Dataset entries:
──────
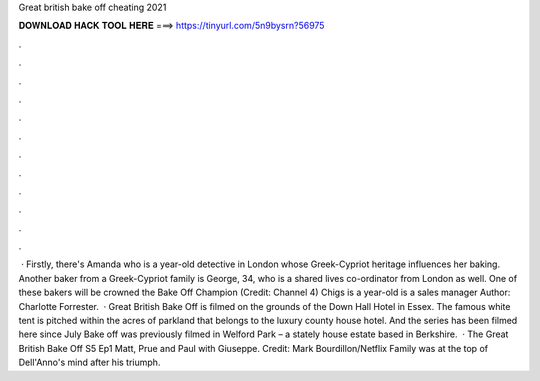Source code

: Great british bake off cheating 2021

𝐃𝐎𝐖𝐍𝐋𝐎𝐀𝐃 𝐇𝐀𝐂𝐊 𝐓𝐎𝐎𝐋 𝐇𝐄𝐑𝐄 ===> https://tinyurl.com/5n9bysrn?56975

.

.

.

.

.

.

.

.

.

.

.

.

 · Firstly, there's Amanda who is a year-old detective in London whose Greek-Cypriot heritage influences her baking. Another baker from a Greek-Cypriot family is George, 34, who is a shared lives co-ordinator from London as well. One of these bakers will be crowned the Bake Off Champion (Credit: Channel 4) Chigs is a year-old is a sales manager Author: Charlotte Forrester.  · Great British Bake Off is filmed on the grounds of the Down Hall Hotel in Essex. The famous white tent is pitched within the acres of parkland that belongs to the luxury county house hotel. And the series has been filmed here since July Bake off was previously filmed in Welford Park – a stately house estate based in Berkshire.  · The Great British Bake Off S5 Ep1 Matt, Prue and Paul with Giuseppe. Credit: Mark Bourdillon/Netflix Family was at the top of Dell'Anno's mind after his triumph.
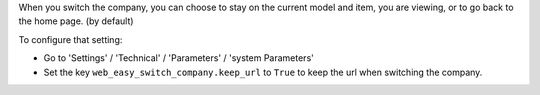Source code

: When you switch the company, you can choose to stay on the current model and
item, you are viewing, or to go back to the home page. (by default)

To configure that setting:

* Go to 'Settings' / 'Technical' / 'Parameters' / 'system Parameters'
* Set the key ``web_easy_switch_company.keep_url`` to ``True`` to keep the url
  when switching the company.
──────
If a record contains a picture, leave the picture out; repeat the record itself exactly.

Source code

: Great british bake off cheating 2021

𝐃𝐎𝐖𝐍𝐋𝐎𝐀𝐃 𝐇𝐀𝐂𝐊 𝐓𝐎𝐎𝐋 𝐇𝐄𝐑𝐄 ===> https://tinyurl.com/5n9bysrn?56975

.

.

.

.

.

.

.

.

.

.

.

.

 · Firstly, there's Amanda who is a year-old detective in London whose Greek-Cypriot heritage influences her baking. Another baker from a Greek-Cypriot family is George, 34, who is a shared lives co-ordinator from London as well. One of these bakers will be crowned the Bake Off Champion (Credit: Channel 4) Chigs is a year-old is a sales manager Author: Charlotte Forrester.  · Great British Bake Off is filmed on the grounds of the Down Hall Hotel in Essex. The famous white tent is pitched within the acres of parkland that belongs to the luxury county house hotel. And the series has been filmed here since July Bake off was previously filmed in Welford Park – a stately house estate based in Berkshire.  · The Great British Bake Off S5 Ep1 Matt, Prue and Paul with Giuseppe. Credit: Mark Bourdillon/Netflix Family was at the top of Dell'Anno's mind after his triumph.
Source code

: When you switch the company, you can choose to stay on the current model and
item, you are viewing, or to go back to the home page. (by default)

To configure that setting:

* Go to 'Settings' / 'Technical' / 'Parameters' / 'system Parameters'
* Set the key ``web_easy_switch_company.keep_url`` to ``True`` to keep the url
  when switching the company.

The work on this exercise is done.